1. Building a Team
When you have a relationship with a dental lab, you’re getting more than just a crown. You’re getting a relationship that provides the unique opportunity to deliver a consistent level of care based on your preferences. A lab familiar with how you prefer to treat patients will remember how you like contacts, occlusions, occlusal staining, etc. And the lab will call to discuss issues that may limit case preferences. Having a trusted team also allows you the flexibility to make changes easily, get direct and honest feedback, and even call in a favor from time to time.
2. Streamlining processes
Multiple lab relationships are difficult to manage, and disparate processes can disrupt your practice. Instead of 3-4 labs segmented out by price or various patient needs, investing in a single lab relationship affords you the opportunity to work with a single point of contact—and even call your tech by name. Additionally, working with a local lab creates an even more seamless lab experience with perks like local pickup and delivery, custom shading, expedited rush cases, conversion services, and same-day realign and repairs for dentures and partials.

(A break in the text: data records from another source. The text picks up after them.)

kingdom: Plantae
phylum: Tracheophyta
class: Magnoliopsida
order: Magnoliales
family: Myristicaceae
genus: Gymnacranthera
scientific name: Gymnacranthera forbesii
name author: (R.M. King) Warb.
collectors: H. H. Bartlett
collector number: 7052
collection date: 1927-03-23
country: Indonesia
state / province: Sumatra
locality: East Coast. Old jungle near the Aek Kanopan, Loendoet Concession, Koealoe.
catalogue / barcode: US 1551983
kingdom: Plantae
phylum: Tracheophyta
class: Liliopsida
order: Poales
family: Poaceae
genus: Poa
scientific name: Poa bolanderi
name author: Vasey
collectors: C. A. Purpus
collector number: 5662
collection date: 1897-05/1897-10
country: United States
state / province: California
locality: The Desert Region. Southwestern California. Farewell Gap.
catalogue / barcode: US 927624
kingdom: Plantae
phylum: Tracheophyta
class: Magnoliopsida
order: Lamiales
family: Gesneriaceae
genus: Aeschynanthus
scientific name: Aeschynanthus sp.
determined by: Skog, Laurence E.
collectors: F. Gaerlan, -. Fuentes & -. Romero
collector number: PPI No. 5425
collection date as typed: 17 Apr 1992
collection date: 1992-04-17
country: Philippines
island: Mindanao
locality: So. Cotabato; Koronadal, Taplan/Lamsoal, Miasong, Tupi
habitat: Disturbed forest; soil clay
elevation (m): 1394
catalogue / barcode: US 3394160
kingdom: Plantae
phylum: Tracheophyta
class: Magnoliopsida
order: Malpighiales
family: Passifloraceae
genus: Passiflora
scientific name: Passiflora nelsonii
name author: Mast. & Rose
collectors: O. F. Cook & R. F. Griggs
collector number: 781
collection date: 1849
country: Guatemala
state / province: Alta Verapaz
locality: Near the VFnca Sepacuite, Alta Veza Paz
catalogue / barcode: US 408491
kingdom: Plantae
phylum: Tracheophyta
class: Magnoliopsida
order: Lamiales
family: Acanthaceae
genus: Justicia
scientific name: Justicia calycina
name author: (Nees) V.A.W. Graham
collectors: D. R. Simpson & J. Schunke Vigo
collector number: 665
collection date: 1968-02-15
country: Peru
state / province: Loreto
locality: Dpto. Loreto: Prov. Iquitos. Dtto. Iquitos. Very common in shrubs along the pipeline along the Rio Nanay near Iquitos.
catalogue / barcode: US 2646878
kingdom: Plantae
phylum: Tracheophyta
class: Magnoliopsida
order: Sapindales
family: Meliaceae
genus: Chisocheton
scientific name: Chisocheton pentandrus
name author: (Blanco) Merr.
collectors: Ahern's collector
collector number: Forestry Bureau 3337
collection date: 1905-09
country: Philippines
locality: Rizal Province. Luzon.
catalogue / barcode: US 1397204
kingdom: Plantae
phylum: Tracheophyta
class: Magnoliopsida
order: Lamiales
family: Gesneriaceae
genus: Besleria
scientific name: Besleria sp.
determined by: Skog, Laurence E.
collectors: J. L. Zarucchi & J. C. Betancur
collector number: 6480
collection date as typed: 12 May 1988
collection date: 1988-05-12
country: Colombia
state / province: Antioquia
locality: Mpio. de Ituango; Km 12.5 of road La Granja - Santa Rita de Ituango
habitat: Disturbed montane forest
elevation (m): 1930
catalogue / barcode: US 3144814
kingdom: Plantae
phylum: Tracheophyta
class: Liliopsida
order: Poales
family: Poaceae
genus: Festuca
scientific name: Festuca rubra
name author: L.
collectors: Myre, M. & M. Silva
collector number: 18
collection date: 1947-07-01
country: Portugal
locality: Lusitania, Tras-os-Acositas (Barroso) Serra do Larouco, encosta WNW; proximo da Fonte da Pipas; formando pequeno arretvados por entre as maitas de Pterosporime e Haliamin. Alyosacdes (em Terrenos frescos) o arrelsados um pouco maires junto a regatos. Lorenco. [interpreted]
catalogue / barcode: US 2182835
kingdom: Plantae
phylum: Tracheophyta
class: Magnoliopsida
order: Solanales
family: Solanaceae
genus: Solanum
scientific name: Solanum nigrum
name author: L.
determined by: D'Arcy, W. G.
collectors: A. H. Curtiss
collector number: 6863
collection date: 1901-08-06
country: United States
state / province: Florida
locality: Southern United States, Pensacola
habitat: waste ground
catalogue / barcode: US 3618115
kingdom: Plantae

3. Offering full-service support
Not every dental lab can support everything a dentist does, but a full-service lab can provide one-stop shopping. When you invest in a full-service lab, a dedicated team works to support your entire practice—not just a narrow component of it. Labs that outsource their work aren’t really full service and often mark up their prices. A lab that doesn’t outsource work increases accountability to create responsibility for the quality of the products you receive. A lab large enough to specialize in each procedure but small enough to support the dentist will take full responsibility for case success.
4. Working on combination cases
Combination cases involve different types of treatment, and it’s easier to communicate between departments in-house versus between labs. The ability to have planning support, restoration specialists and department heads all under one roof provides dentists with a unique advantage. Having a single lab relationship provides greater consistently and accountability to ensure every step in the process is done right. Working with one lab also expedites the process because cases don’t need to be shipped from lab to lab.
5. Growing your practice
A trusted lab partner can help grow your practice if you’re interested in getting away from single-unit crown and bridge cases and getting into removables, implants, and full-mouth cosmetic or hybrid cases. For these larger, complex cases, a high level of trust in your lab pays for itself. And a lab partner that invests in new equipment and materials can also help dentists transition into adopting new technology to stay competitive. Investing in the right lab relationship will give you a partner that will help you reach your goals well into the future.